“Ratings agencies are saying, ‘We don’t think it’s voluntary; it’s just a way to hide a default’ - which it is,’’ said Daniel Gros, director of the Center for European Policy Studies in Brussels.
European leaders are trapped between domestic political demands for banks to share the cost of a Greek bailout, and the dire consequences of a default. These would include the collapse of Greek banks, probably followed by the collapse of the Greek economy, and Greece’s exit from the euro zone.
A crisis in Greece could quickly spread to European banks, particularly in France and Germany, which own government bonds or have lent money to Greek individuals and businesses. Ratings of French banks have suffered because of their vulnerability to the Greek economy.
As a result, officials predicted, European governments may have little choice but to abandon or modify the voluntary plan and fill the gap with more money from taxpayer coffers.

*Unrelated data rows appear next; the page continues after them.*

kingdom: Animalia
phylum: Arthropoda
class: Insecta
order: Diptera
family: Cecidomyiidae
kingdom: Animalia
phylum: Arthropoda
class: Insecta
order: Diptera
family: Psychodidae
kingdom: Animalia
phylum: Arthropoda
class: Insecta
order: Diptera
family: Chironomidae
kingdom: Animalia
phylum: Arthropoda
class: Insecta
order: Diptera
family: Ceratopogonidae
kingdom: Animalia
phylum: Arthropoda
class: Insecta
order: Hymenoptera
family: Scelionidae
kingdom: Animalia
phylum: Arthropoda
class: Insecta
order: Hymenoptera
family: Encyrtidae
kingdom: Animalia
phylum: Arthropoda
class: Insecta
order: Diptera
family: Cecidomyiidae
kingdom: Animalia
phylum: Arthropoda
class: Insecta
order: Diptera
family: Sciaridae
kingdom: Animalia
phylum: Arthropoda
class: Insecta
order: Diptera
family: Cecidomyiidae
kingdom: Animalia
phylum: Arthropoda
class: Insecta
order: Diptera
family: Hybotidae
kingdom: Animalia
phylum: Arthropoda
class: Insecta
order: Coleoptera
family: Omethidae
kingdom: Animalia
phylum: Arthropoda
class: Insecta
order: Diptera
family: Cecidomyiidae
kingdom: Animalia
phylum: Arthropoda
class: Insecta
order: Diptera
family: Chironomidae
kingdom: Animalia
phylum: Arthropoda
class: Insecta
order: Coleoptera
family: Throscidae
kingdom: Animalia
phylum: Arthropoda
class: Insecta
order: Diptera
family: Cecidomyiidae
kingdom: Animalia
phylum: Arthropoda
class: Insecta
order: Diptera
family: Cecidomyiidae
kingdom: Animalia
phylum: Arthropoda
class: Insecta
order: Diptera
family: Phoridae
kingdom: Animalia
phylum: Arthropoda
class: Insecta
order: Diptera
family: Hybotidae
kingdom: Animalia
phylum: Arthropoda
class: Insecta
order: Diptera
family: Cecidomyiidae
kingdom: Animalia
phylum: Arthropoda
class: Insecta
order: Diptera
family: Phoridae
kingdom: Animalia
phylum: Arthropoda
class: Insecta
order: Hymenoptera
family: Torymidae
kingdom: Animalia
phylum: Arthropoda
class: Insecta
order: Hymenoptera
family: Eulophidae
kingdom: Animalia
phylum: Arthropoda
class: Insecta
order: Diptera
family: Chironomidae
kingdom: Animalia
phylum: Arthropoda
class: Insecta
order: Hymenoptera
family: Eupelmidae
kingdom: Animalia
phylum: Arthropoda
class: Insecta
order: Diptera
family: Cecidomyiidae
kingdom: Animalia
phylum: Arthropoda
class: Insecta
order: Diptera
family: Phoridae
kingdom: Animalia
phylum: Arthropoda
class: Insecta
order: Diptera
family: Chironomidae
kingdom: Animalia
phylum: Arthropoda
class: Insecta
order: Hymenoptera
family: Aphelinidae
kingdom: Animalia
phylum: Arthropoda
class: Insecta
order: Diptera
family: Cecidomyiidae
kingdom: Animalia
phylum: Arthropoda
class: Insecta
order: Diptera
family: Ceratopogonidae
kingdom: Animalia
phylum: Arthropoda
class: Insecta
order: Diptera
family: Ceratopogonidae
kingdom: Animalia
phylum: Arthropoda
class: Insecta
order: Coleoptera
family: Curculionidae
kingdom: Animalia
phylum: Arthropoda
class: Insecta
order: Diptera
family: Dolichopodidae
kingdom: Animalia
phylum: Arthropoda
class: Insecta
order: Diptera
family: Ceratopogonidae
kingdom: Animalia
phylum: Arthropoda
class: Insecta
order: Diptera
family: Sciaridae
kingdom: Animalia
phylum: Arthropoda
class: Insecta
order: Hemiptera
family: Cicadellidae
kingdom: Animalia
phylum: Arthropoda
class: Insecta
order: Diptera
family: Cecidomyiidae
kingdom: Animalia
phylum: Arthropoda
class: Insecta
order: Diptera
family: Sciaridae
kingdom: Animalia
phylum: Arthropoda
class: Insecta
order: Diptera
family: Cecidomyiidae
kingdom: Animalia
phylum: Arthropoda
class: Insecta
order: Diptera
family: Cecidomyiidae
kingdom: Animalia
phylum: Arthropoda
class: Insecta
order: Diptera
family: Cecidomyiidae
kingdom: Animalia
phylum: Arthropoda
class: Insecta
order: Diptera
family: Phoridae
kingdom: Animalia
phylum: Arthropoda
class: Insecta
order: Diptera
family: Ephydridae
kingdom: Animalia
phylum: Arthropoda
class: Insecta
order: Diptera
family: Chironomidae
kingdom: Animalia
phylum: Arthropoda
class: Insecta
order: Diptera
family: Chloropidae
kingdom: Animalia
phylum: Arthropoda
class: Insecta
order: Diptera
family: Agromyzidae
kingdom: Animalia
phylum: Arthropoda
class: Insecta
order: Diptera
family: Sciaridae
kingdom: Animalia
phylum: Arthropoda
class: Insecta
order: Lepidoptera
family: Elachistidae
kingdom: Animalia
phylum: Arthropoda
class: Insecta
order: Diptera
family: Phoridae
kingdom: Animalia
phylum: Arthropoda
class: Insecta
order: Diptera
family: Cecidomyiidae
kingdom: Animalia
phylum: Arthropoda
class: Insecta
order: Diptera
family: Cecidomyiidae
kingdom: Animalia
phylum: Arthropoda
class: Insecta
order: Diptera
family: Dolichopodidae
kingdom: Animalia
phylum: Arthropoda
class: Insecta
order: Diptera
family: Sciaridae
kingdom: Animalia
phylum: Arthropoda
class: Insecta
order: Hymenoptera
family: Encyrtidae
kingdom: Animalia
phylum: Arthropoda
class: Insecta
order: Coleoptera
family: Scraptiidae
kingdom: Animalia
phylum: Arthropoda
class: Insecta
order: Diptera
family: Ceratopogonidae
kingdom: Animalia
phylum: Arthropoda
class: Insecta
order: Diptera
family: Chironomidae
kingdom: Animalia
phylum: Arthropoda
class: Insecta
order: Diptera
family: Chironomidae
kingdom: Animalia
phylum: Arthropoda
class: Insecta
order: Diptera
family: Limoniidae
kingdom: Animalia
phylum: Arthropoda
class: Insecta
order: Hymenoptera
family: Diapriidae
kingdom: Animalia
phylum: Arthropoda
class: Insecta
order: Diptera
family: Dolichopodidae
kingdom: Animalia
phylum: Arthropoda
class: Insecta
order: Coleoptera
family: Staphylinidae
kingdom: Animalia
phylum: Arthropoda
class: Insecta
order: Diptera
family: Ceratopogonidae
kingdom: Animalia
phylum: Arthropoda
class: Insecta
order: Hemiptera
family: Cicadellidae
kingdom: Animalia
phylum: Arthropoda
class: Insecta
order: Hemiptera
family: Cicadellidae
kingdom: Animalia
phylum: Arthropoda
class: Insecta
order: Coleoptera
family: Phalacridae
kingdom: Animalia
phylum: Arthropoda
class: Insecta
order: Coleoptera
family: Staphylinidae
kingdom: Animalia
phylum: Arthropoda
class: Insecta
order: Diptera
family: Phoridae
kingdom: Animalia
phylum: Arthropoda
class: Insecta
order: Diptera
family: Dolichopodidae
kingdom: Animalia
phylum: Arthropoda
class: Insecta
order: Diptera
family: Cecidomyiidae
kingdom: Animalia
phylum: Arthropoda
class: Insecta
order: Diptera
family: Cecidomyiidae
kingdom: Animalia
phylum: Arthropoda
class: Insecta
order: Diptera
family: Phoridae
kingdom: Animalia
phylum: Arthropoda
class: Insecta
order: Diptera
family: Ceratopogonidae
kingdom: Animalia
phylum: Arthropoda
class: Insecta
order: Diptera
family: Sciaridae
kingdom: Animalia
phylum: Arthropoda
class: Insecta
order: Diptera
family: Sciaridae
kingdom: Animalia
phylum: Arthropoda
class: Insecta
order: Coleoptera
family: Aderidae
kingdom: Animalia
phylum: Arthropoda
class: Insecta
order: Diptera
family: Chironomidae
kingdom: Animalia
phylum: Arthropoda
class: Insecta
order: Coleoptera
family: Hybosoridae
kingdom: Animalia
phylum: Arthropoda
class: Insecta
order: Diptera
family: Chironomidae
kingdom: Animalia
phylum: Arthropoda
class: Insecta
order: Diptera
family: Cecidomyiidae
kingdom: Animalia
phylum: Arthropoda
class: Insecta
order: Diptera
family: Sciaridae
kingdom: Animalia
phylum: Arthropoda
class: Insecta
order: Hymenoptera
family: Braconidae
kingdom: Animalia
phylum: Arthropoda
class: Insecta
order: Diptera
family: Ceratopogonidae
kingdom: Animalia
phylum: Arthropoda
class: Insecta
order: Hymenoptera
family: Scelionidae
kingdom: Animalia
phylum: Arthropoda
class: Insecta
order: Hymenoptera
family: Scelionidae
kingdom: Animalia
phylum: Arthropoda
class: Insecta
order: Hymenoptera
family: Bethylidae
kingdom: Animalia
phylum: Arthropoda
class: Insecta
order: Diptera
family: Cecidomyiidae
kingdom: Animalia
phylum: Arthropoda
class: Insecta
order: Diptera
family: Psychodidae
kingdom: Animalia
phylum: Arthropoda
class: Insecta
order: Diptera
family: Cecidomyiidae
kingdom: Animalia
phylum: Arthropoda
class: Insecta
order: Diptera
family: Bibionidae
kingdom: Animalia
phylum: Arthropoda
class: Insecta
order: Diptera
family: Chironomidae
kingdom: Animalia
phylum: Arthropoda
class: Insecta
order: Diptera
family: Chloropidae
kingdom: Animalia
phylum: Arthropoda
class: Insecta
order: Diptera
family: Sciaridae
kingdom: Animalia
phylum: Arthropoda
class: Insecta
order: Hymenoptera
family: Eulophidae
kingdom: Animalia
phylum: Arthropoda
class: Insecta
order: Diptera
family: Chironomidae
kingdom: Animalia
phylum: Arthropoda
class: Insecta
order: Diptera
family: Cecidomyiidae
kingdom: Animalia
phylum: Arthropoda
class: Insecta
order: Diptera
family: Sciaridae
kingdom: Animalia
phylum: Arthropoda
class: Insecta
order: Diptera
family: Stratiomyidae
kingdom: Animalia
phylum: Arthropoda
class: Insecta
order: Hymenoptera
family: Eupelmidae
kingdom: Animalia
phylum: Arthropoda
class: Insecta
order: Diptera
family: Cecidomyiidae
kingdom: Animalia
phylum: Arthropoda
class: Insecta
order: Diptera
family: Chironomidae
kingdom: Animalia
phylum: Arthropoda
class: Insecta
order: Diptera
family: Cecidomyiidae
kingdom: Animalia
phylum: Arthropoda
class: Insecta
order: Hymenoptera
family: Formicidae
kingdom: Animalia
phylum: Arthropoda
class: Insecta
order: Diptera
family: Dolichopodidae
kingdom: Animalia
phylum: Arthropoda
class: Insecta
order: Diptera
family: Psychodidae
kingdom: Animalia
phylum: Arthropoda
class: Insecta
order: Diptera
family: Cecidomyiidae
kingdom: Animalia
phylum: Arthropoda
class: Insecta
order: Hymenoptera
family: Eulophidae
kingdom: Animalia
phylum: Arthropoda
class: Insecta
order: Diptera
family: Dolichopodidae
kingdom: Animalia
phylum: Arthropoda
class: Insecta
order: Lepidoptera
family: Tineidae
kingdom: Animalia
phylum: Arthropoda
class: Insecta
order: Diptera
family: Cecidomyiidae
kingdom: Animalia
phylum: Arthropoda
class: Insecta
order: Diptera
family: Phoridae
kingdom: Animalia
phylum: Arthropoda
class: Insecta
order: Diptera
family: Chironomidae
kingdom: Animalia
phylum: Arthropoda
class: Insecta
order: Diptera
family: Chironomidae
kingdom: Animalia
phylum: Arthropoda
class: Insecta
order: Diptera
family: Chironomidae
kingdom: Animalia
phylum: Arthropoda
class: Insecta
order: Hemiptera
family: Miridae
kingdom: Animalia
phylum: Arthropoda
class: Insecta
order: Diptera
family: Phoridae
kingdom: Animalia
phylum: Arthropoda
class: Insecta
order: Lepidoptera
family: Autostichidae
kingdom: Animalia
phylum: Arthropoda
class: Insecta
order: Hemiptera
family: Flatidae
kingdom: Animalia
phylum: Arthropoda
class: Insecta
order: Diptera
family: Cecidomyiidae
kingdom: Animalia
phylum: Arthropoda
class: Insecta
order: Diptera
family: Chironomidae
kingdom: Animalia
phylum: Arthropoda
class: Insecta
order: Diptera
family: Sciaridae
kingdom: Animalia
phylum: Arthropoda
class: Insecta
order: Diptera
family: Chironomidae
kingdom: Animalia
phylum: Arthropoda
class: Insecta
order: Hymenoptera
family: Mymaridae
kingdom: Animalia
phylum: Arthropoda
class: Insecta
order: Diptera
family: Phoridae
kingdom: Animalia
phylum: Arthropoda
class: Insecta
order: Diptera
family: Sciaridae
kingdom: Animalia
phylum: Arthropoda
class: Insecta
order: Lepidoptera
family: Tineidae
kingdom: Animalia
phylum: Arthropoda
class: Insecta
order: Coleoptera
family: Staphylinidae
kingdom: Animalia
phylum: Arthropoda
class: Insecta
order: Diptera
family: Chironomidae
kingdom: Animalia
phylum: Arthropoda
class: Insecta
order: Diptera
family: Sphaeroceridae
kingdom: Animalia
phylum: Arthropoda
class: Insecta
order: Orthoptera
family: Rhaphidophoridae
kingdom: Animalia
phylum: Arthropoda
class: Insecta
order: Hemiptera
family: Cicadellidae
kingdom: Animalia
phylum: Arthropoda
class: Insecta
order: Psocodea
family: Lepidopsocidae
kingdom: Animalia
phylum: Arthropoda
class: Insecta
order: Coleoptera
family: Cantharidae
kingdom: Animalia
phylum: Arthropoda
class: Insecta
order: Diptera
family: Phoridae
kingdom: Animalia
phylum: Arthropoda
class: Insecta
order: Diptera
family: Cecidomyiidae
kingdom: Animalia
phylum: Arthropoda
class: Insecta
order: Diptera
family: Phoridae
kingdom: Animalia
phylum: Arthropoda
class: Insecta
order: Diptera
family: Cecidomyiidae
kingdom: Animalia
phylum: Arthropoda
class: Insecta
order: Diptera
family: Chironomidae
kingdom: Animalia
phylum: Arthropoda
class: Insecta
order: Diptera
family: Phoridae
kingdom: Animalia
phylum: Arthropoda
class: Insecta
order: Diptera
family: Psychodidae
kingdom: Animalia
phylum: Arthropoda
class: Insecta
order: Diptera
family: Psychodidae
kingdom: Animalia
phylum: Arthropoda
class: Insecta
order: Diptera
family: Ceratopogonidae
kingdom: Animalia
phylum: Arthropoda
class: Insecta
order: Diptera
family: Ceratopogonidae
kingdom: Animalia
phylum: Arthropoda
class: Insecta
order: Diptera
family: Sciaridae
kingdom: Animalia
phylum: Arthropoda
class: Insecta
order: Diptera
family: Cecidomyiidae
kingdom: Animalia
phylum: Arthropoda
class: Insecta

A senior figure in the Greek finance ministry, who spoke on condition of anonymity because he was not authorized to speak publicly, said yesterday that it was folly to think that the ratings agencies would view a debt swap as purely voluntary and not representing a selective default.
“Now the official sector will need to find another 30 billion [euros],’’ this person said, referring to the $43.6 billion that European political leaders hoped to get from the private sector. That sum was never realistic in the first place, he said.
But he predicted that leaders would not turn their backs on Greece.
Despite the discouraging assessment from Standard & Poor’s, European governments continued work on a contingency plan that they predicted would satisfy the ratings agencies and prevent Greece’s problems from provoking a wider crisis.
There was somewhat less urgency to the talks after euro zone finance ministers agreed over the weekend to provide Athens with financing of $12.7 billion from the $160.02 billion bailout agreed to last year, to help the Greek government function through the summer. The new aid eliminates the prospect of a near-term default.
But the finance ministers put off the question of how to provide a second bailout, expected to total as much as $130.03 billion, to keep the country operating through 2014, when it is hoped that Greece will be able to return to the credit markets.